[Data extracted from a collection]
**********
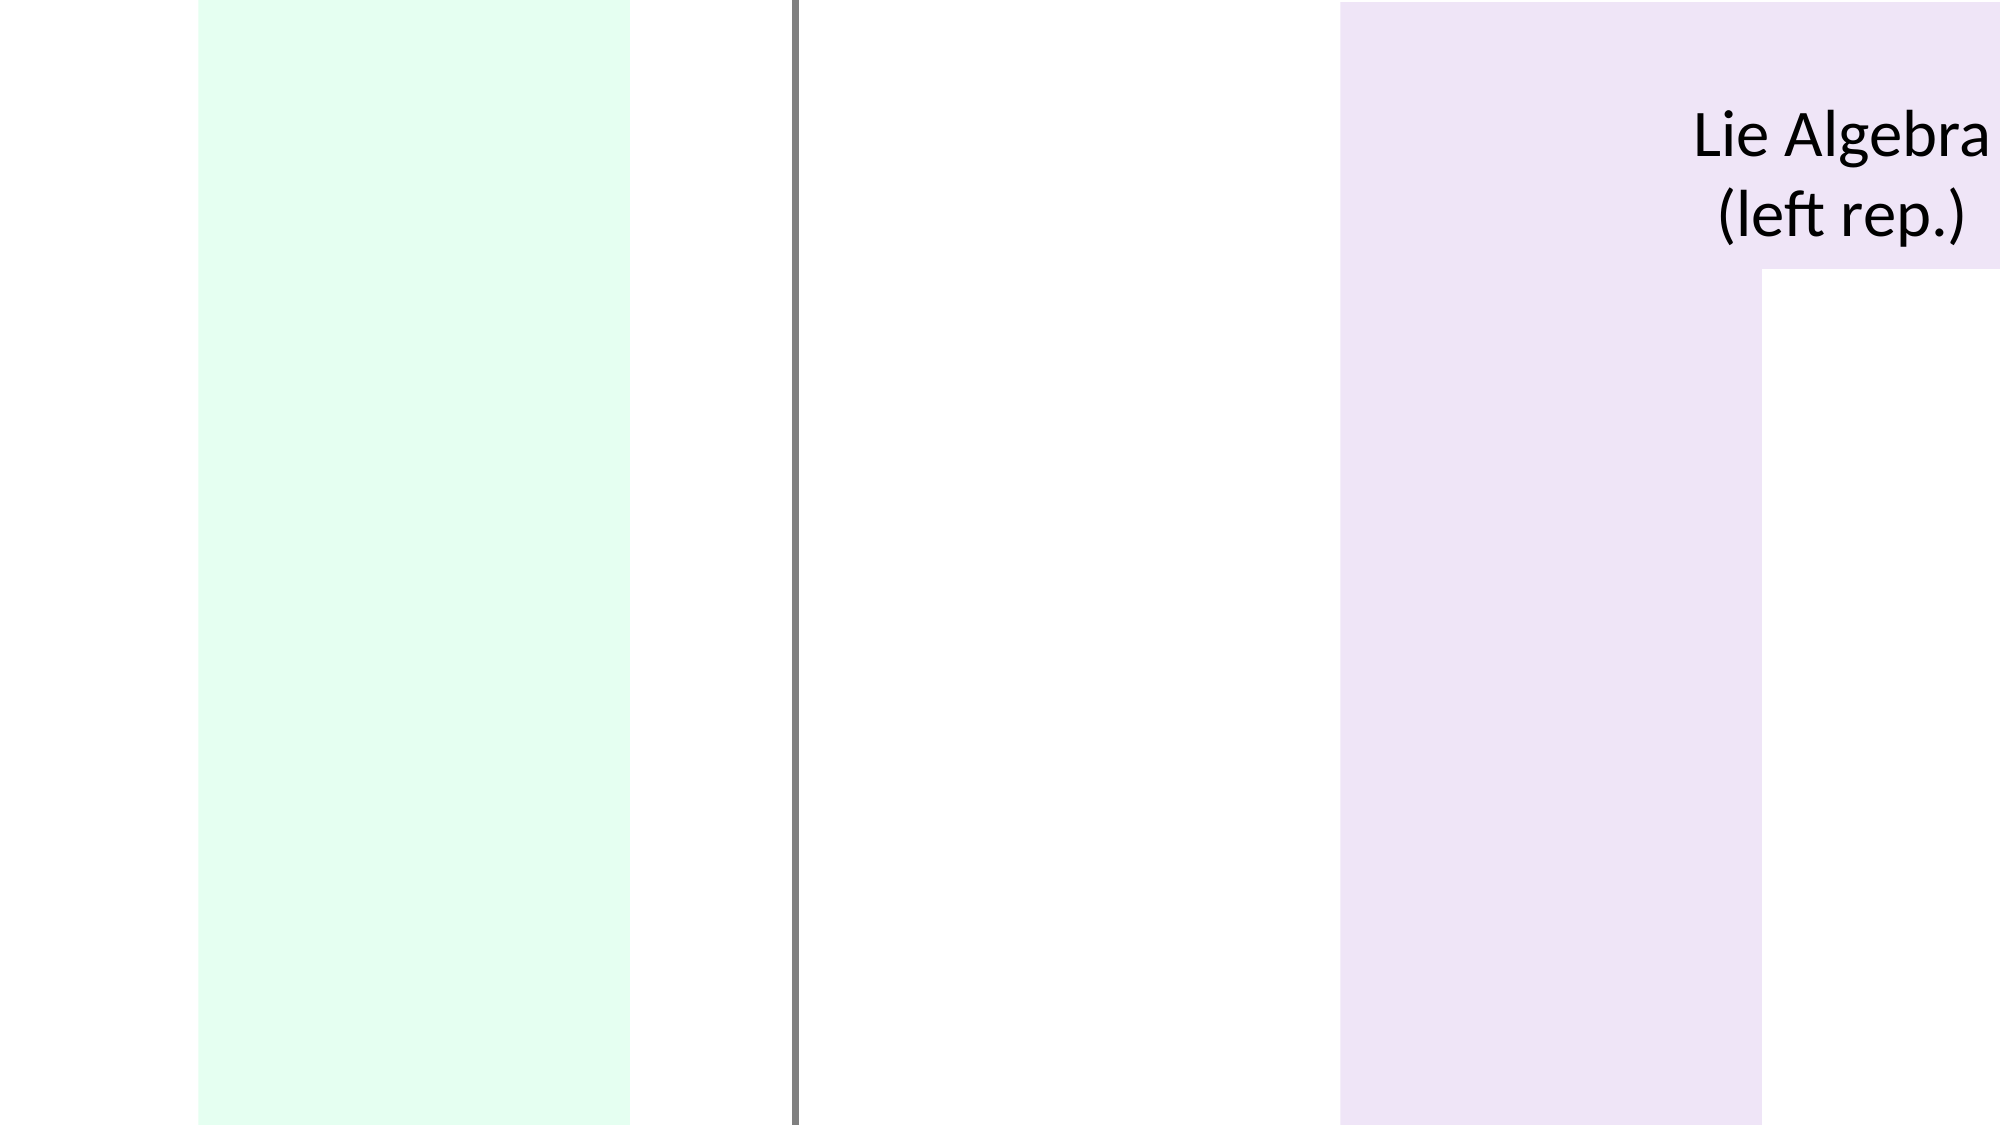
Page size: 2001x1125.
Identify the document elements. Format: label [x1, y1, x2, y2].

text_box [197, 0, 631, 1125]
text_box [1340, 2, 2000, 1125]
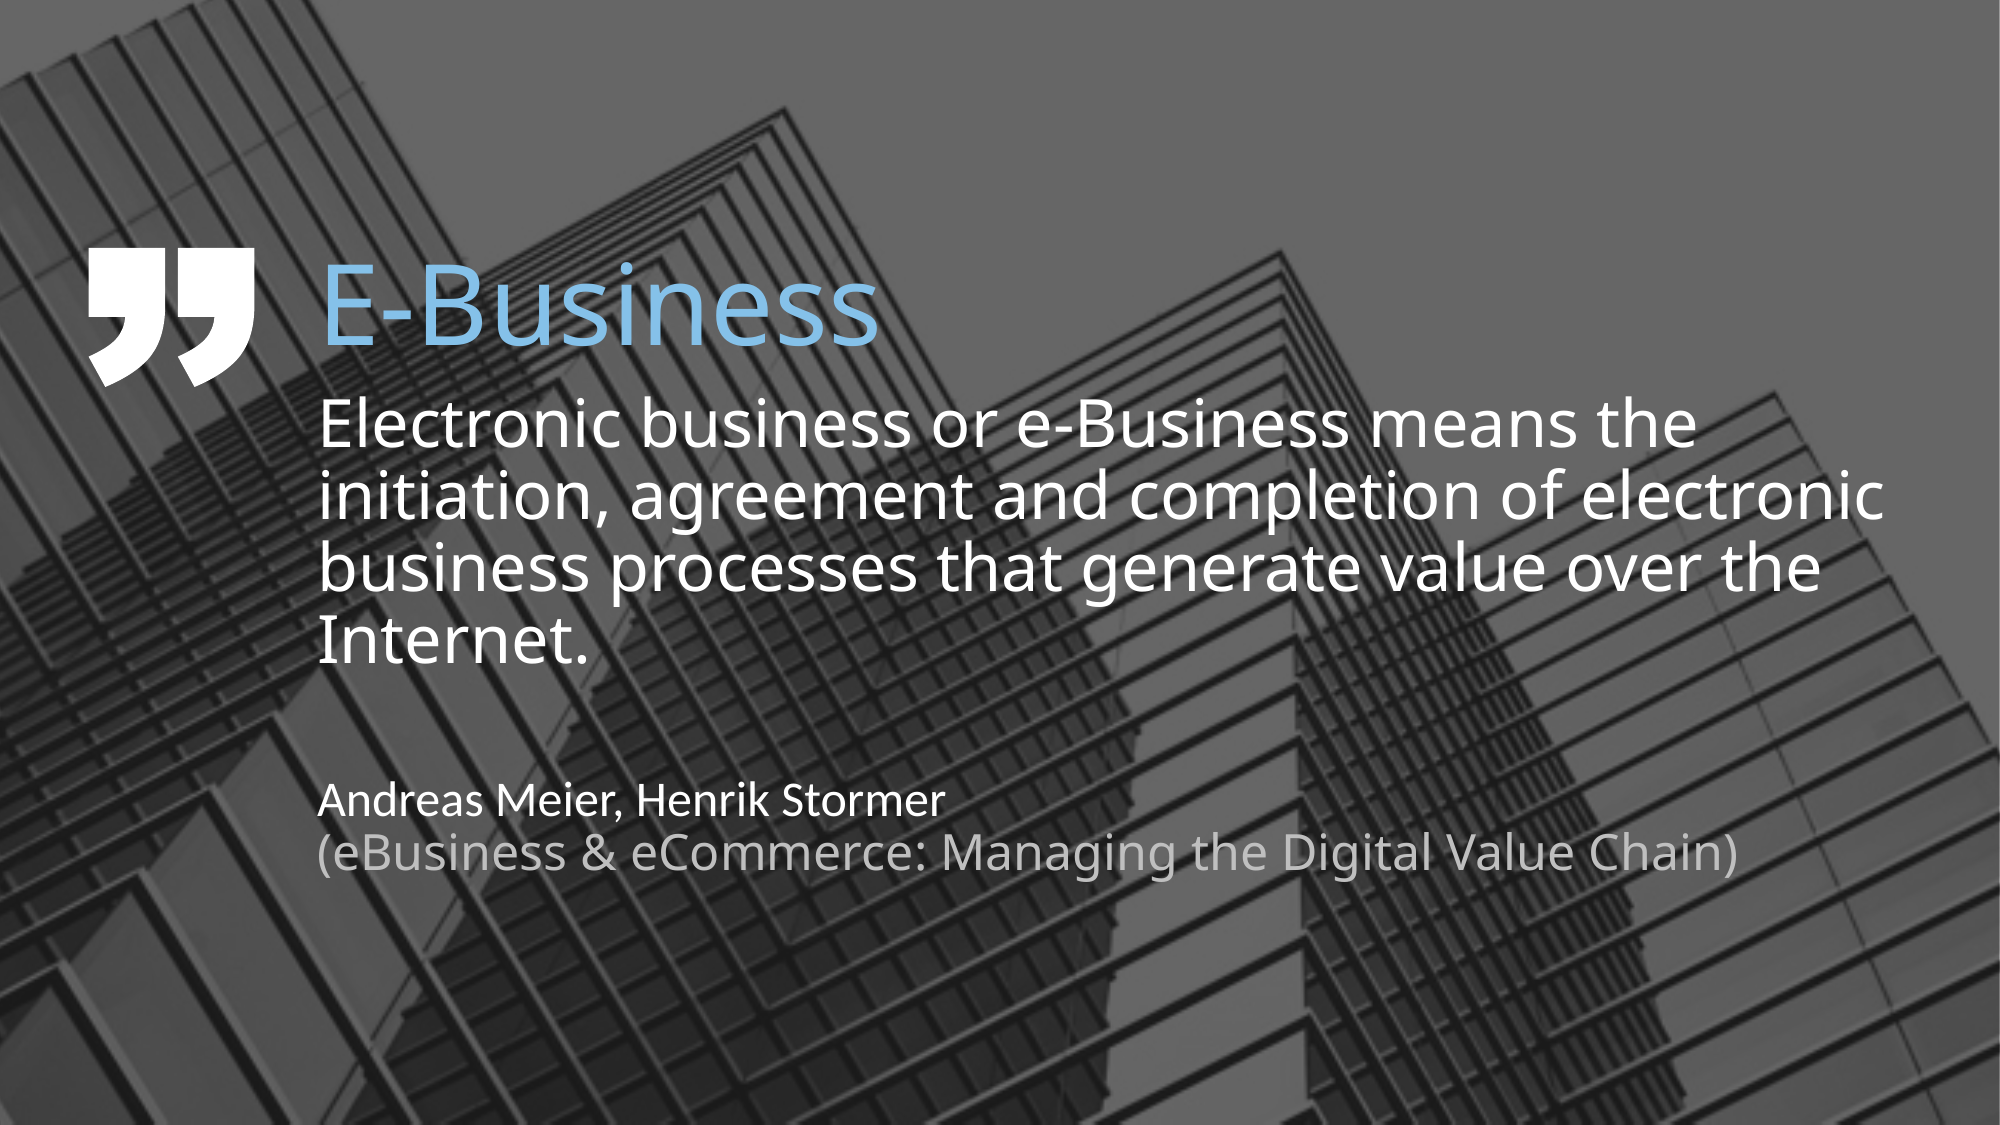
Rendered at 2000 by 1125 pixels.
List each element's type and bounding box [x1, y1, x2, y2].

picture [0, 0, 2000, 1125]
text_box [88, 247, 255, 388]
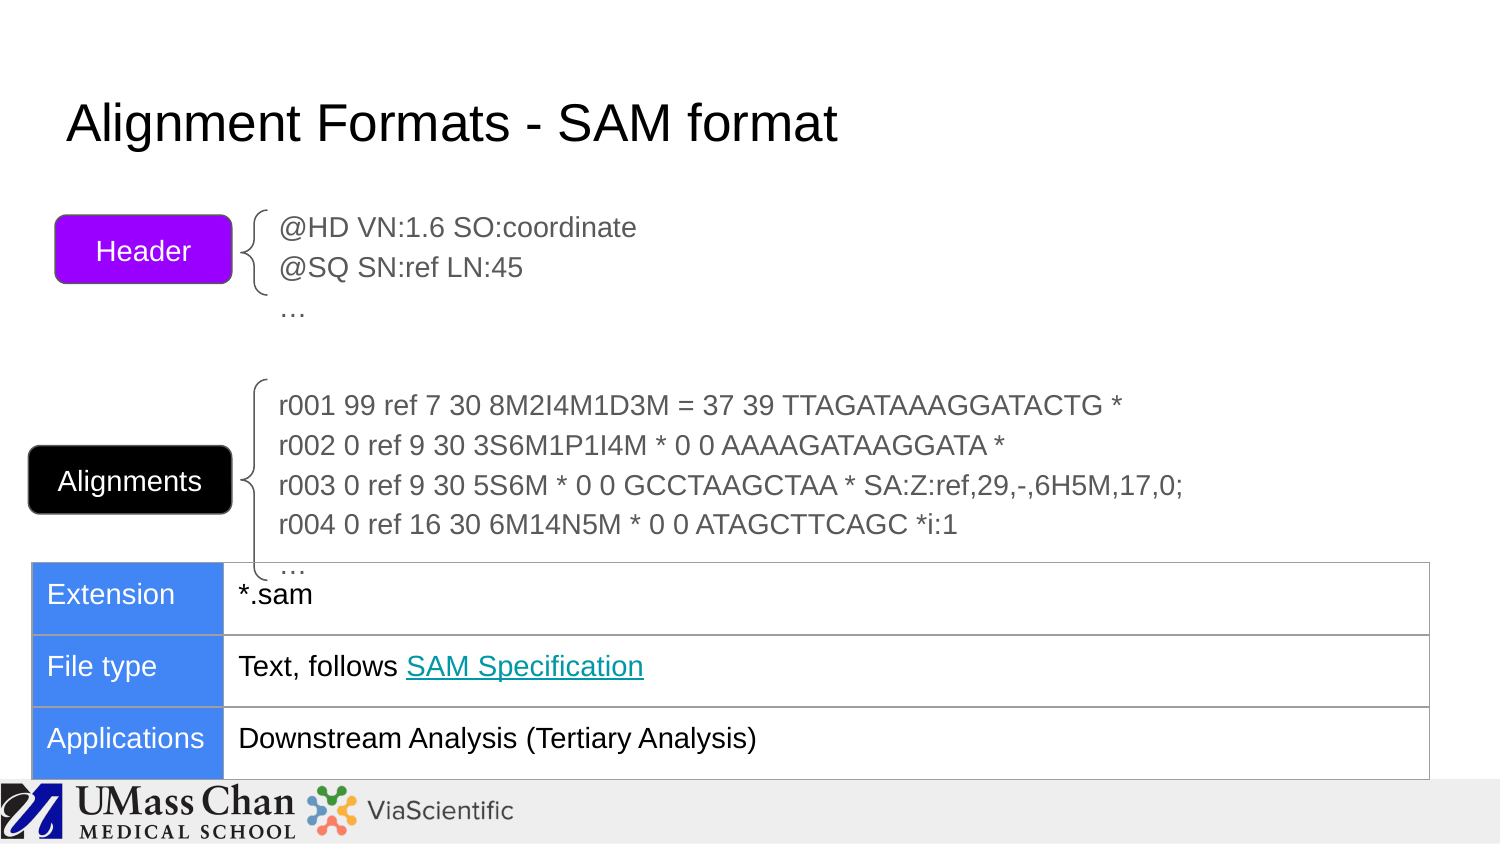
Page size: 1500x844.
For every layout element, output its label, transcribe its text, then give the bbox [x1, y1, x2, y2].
**********
→ Problem to work on:
For this exercise, reproduce the data above exactly from the line containing "Rendered at 2000 by 1125 pixels." through its final line, both ends included, with no pictures in the copy.

→ Task output:
Rendered at 2000 by 1125 pixels.
List each element's type and bounding box [x1, y1, x2, y2].

picture [0, 0, 2000, 1125]
text_box [88, 247, 255, 388]
Page size: 1500x844.
For every layout element, output its label, transcribe its text, then give the bbox [x1, y1, x2, y2].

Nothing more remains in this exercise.